What It Actually Takes to Address Hazing with Dr. Walter Kimbrough

The Hip Hop Prez didn’t hold back — here’s what every student affairs professional needs to hear.

Hazing isn’t getting worse. We’re just getting better at talking about it.

That was one of the most important reframes that came out of our recent live webinar, Hazing on Our Watch, featuring Dr. Walter Kimbrough — former HBCU president, author of Black Greek 101, expert witness in hazing cases, and one of higher education’s most trusted voices on this topic. Over the course of an hour, Dr. Kimbrough sat down with CAMPUSPEAK co-founder and president David Stollman for a conversation that was equal parts historical context, practical guidance, and straight talk.

If you missed it, the full recording is available on YouTube. And if you were there, here’s a recap worth sharing with your team.

Hazing is a 600-year-old problem. Treat it like one.
------------
> [Exercise instructions]
1) Do the following statements agree with the webinar recap? (a) Dr. Walter Kimbrough once served as an HBCU president. (b) The webinar ran for two hours. (c) A full recording of the webinar can be watched on YouTube. For each, answer yes or no and quote the words of the recap that decide it.
2) According to the webinar recap, who was Dr. Kimbrough's conversation partner in the webinar?
3) Which descriptions of Dr. Kimbrough come right after his name in the webinar recap's sentence introducing Hazing on Our Watch? List all of them.

Extracted data entries
------------
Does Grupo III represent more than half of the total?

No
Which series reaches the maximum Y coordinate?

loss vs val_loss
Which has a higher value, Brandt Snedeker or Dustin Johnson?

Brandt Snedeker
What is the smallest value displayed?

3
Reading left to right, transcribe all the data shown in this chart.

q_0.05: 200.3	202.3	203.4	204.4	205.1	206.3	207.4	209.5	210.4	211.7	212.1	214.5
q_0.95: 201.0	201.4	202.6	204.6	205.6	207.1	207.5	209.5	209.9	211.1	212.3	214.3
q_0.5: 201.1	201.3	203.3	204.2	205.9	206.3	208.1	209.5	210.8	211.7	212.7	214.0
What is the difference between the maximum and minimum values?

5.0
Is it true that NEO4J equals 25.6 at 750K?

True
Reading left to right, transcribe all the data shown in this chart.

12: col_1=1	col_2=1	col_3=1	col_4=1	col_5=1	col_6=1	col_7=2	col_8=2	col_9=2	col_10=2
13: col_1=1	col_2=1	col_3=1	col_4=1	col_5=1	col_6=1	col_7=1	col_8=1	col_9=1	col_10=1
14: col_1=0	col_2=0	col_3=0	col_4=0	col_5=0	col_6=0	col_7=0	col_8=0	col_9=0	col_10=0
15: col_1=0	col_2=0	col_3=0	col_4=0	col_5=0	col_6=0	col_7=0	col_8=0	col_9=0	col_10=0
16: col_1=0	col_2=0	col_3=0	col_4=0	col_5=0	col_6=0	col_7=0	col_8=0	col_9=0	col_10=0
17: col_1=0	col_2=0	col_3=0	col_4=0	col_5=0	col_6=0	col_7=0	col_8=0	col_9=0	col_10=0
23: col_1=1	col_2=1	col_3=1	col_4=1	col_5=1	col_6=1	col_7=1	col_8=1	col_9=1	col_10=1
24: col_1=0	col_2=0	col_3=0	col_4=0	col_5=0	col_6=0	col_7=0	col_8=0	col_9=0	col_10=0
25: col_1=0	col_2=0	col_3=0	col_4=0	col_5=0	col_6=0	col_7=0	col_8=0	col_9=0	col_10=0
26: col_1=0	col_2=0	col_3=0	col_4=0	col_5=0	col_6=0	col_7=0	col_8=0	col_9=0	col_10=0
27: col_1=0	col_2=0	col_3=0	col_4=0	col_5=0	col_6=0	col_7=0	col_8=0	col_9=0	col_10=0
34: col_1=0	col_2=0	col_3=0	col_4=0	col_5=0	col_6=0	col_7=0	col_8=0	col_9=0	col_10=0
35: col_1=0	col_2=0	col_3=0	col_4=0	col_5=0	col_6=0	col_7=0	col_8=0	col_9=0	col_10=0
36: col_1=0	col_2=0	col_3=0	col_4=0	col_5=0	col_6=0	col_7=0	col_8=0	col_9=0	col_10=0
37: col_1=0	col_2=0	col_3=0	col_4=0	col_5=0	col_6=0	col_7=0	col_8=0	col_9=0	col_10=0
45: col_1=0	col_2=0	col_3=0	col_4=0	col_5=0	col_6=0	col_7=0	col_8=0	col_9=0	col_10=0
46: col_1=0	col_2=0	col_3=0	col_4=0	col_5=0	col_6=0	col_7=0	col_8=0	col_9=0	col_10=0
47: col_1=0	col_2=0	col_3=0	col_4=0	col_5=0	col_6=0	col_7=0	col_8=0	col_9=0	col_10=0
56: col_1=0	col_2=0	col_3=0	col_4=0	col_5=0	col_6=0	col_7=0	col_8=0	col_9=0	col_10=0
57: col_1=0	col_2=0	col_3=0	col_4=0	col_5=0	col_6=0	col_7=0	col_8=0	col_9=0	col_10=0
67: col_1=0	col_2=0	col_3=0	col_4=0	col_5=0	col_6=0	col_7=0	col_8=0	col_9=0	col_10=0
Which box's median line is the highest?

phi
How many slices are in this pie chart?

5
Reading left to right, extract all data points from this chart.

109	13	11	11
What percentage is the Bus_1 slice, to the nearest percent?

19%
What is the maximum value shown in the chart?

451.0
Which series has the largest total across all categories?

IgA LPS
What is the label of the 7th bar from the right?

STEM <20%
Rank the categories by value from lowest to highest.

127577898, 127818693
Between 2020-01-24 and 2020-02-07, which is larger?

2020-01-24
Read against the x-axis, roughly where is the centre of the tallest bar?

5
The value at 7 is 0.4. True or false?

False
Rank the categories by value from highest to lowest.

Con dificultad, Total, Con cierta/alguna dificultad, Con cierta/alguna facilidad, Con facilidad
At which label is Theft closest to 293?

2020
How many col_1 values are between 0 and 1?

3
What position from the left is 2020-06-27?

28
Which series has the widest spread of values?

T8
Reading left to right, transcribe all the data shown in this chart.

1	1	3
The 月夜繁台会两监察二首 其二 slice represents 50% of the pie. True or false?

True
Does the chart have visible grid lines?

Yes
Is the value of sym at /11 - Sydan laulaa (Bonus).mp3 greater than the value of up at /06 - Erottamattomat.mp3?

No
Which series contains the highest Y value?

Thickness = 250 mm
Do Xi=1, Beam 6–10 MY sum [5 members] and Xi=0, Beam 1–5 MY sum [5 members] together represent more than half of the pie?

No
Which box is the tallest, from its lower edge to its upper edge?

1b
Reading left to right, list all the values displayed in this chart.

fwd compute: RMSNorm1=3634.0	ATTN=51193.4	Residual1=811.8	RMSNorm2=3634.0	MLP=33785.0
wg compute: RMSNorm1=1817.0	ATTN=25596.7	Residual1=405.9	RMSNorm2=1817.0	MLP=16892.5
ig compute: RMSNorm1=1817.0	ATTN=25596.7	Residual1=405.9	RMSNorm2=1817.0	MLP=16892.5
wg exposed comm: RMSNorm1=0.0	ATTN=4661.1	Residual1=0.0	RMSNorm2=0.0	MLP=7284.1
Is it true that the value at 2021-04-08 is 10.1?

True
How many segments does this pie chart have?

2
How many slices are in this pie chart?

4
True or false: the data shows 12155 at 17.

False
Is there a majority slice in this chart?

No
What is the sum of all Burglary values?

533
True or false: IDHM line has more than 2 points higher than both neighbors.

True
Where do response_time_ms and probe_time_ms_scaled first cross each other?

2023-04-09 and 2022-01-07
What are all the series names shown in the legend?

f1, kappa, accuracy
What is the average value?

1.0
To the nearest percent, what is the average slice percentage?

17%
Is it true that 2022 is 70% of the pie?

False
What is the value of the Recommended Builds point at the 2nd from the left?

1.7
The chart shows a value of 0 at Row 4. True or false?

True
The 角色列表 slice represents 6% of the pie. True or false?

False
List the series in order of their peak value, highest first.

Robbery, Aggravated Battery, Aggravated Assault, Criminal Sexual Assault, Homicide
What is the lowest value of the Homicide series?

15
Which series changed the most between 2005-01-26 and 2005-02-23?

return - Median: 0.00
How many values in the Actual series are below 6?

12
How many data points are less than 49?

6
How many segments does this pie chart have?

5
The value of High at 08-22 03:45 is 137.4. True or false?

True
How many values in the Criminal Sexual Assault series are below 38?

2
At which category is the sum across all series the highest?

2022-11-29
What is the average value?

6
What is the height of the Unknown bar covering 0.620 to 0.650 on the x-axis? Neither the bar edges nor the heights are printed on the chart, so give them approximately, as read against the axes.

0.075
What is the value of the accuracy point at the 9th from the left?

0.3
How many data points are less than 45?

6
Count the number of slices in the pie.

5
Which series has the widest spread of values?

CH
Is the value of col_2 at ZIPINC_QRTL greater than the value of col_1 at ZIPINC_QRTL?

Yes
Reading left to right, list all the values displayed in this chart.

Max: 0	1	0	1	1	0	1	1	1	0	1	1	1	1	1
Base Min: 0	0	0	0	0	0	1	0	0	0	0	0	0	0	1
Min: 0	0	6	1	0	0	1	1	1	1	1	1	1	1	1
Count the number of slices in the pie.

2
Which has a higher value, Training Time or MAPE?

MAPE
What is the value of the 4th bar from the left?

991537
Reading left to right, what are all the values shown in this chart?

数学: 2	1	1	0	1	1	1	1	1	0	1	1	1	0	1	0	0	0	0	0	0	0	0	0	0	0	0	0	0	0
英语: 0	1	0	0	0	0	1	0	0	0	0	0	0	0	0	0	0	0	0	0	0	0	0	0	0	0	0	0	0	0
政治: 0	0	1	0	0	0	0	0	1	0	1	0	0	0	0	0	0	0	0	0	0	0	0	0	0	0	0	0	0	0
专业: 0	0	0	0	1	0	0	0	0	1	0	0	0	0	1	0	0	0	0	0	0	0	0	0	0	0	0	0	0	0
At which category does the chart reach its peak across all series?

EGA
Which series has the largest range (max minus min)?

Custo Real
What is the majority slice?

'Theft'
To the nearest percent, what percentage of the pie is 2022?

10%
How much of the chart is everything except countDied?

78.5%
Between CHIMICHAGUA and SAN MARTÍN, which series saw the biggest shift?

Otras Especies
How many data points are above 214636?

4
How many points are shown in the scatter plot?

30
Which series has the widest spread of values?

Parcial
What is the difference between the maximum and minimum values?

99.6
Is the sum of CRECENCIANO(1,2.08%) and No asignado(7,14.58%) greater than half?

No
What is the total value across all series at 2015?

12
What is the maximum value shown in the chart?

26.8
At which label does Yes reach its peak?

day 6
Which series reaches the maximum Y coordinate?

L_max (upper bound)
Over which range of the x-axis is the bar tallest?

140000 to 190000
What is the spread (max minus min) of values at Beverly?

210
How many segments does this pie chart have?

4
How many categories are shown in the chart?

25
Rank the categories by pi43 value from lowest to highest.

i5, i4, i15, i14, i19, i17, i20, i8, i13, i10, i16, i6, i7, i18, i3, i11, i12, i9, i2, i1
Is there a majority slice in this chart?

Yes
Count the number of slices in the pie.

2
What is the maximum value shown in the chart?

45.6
------------
> [Per-task outputs]
1)
(a) Yes: "former HBCU president"
(b) No: "Over the course of an hour"
(c) Yes: "the full recording is available on YouTube"

2) David Stollman, co-founder and president of CAMPUSPEAK.

3)
- former HBCU president
- author of Black Greek 101
- expert witness in hazing cases
- one of higher education's most trusted voices on this topic